# Description of the task:
When the word "print" appears in a line of the data below, list that line.

Given records START

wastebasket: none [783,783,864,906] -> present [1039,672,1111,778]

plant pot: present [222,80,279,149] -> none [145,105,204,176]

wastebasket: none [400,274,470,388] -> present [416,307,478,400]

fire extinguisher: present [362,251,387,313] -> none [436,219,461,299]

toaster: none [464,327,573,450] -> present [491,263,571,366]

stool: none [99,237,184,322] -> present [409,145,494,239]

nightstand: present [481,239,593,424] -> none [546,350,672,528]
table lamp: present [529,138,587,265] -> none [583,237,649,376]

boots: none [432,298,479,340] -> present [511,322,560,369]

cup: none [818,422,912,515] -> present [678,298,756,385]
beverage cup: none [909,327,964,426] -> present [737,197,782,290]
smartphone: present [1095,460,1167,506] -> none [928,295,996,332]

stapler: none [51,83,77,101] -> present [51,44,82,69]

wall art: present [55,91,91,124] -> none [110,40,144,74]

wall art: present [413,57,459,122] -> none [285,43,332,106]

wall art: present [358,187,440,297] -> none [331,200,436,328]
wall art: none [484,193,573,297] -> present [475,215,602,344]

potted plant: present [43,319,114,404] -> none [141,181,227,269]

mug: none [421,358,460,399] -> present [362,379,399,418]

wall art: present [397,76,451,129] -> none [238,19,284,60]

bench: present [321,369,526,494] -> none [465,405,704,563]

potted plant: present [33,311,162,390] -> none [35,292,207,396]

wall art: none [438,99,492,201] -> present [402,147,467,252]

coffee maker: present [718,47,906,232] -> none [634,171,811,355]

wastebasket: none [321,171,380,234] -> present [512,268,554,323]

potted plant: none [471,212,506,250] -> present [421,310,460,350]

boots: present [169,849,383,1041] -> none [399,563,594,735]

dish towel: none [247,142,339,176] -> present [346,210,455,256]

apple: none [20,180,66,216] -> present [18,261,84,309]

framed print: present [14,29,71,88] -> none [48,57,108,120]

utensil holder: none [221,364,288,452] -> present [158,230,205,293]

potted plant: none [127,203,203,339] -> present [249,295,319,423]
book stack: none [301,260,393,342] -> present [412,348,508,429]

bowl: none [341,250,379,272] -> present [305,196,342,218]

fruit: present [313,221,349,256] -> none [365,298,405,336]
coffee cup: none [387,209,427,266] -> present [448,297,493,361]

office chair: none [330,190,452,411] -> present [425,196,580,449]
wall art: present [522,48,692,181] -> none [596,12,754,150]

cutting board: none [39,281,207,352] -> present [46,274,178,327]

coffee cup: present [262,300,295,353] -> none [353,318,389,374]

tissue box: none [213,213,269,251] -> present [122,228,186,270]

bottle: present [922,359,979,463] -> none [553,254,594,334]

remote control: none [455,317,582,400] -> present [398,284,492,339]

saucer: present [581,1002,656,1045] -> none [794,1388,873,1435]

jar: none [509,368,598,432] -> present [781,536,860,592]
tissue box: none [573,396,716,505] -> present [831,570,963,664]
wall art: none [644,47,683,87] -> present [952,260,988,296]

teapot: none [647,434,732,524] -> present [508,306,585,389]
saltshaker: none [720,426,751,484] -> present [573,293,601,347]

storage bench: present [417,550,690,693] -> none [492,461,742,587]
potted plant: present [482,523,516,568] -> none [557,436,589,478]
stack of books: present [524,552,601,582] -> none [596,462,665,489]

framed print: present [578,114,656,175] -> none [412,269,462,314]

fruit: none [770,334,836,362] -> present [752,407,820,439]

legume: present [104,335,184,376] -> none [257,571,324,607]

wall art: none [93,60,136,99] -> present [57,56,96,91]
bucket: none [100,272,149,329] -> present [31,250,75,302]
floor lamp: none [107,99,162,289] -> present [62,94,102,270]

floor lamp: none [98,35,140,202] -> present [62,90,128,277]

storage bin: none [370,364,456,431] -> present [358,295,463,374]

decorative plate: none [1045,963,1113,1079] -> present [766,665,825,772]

Given records END

# Output of the task:
framed print: present [14,29,71,88] -> none [48,57,108,120]
framed print: present [578,114,656,175] -> none [412,269,462,314]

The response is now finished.